Fifteen-year-old Evan Shotko has become so accustomed to driving fast that slowing down to learn how to drive on the real road has been a struggle.
“I actually don’t have my license yet but I’m actually not a very good road driver to be honest with you,” Shotko said with a laugh. “Honestly, on the road I get sidetracked and I get bored with it. So I don’t know, I just can’t really pay attention for that long going that slow, my mind just drifts to something else. It’s boring.”
While learning to drive on the road hasn’t been the easiest, Shotko has seen success at a young age on the racetrack. He has two seconds and a third-place finish in the Budweiser Super Late Model division this season at Berlin Raceway, a 0.4375 mile asphalt oval in Grand Rapids, Michigan.
Shotko is in his second season driving super late models in the NASCAR Whelen All-American Series, and has two wins under his belt. While he said his team has struggled at times this season, every night they’re showing a lot of speed, and he’s getting the chance to run against seasoned professionals.
Shotko’s grandfather raced, which got his dad into the sport, and his dad is who got Shotko into it. He began racing at 7 years old, and by 10 was driving full sized cars.
With the sport skewing younger and younger, Shotko knew if he wanted to get his name out there, he needed to get started early.
“Everything in racing nowadays is so you have to be young to go anywhere so it was really my only shot to go anywhere in racing is I had to get thrown in the with big dogs right away because I had to make a name for myself at the top level,” he said.

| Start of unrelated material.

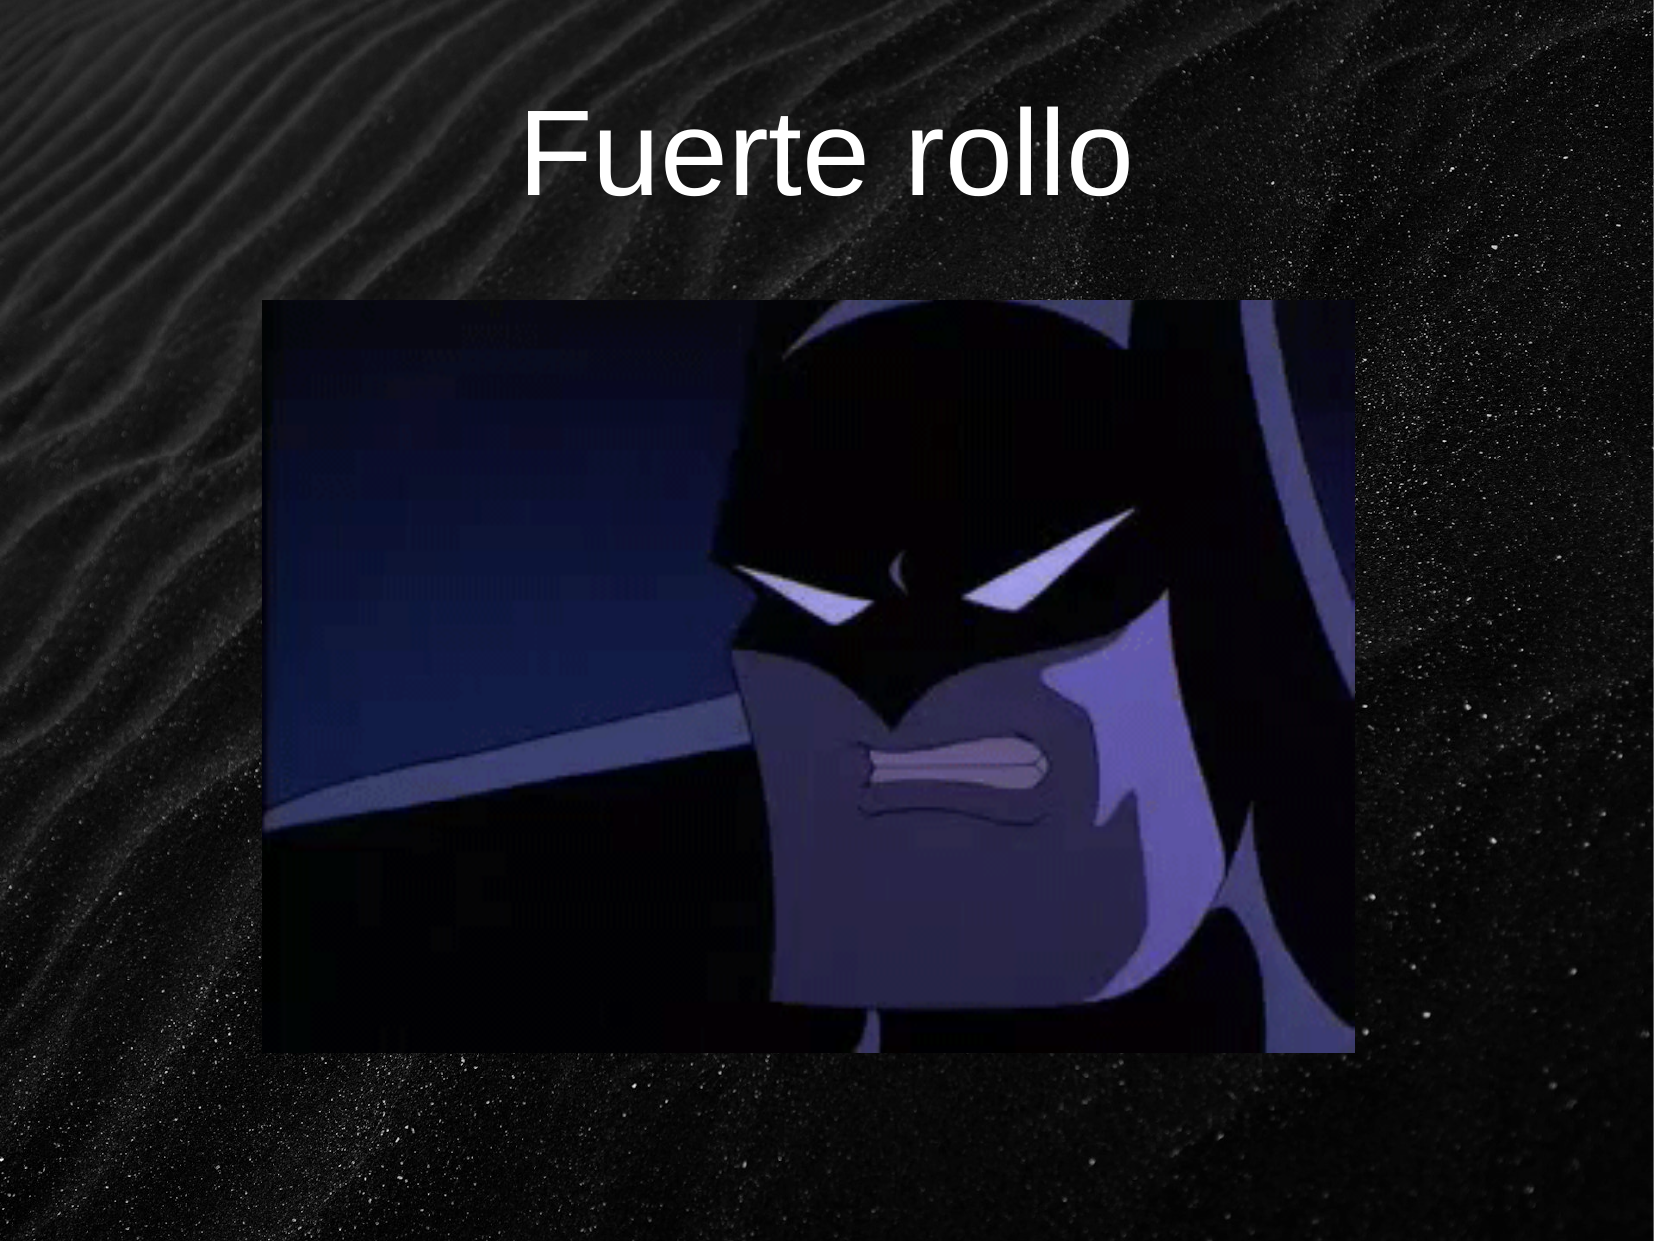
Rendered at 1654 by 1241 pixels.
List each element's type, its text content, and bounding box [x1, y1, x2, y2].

picture [0, 0, 1654, 1241]
title Fuerte rollo [82, 49, 1571, 257]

Shotko has given other sports a try, but none of them gave him the thrills he gets winning a race.
“It doesn’t do for me what racing does. Racing has always been my life,” he said. “Right now I’m actually at my race shop. I’m at my race shop every day of the week. Even Saturdays and Sundays, so I live, eat, and breathe it.
“Really, a lot of it is the competition. Anything that I’ve drove, whether it was dirt, asphalt, go karts, I always wanted to be at the top level with some of the best guys. I don’t really find the level of competition anywhere else in any other sport. Not to mention, if you win it’s a heck of a reward.”
The young racer has already gone up against some of the best short track drivers in the country this season, including super late model legends Bubba Pollard and Casey Roderick. At first, racing against the best at such a young age was daunting, but Shotko said he’s starting to feel more comfortable, and wants to consistently race against the best.
Plus, he’s learned a lot from watching the way drivers like Pollard conduct themselves on the track.
“At 14 years old you’re going against NASCAR drivers and people you watch on TV. It’s definitely a little bit scary at first but now I’ve gotten to the point where it’s just a normal Saturday,” he said.
“The level of competition that they bring and their driving style and how they race other people is totally different than what I’m used to. So anytime I go to the racetrack I’m learning, whether it’s from Bubba Pollard or from Casey Roderick, they all have different styles and you can always use their style to your advantage and change your own style and make yourself better.”
Shotko will finish his full season at Berlin this year, and travel some to other tracks too. He’ll begin his junior year of high school in the fall.
While he wants to get as many wins as he can as a driver, his ultimate goal in racing isn’t behind the wheel. He has dreams of becoming a crew chief in the future, and to him, being a good driver will help him get there.
“I know crew chiefs and stuff that haven’t ever raced and I don’t think it’s quite the same,” he said. “Where if you get a crew chief that has raced and get a driver explaining the car you know exactly how to fix it because once upon a time you felt that feeling and you fixed it years ago. So you can almost do the same thing. So that’s why I think it’s important because you can relate a lot better to the driver.”
Until then, Shotko is focused on becoming the best driver he can be.
“Really, it’s any race car driver’s goal to win as many races as they can,” he said. “But I really want to learn and know as much about a race car as I possibly can. Me and my dad are crew chiefs for my own car so I make a lot of my own changes and stuff, so I’m really just trying to learn as much as I possibly can to hopefully achieve that dream.”
Racing will return to Berlin Raceway this Saturday with Outlaw Late Models, Superstocks, and Midwest Compacts. The next super late model race at Berlin will take place on July 13.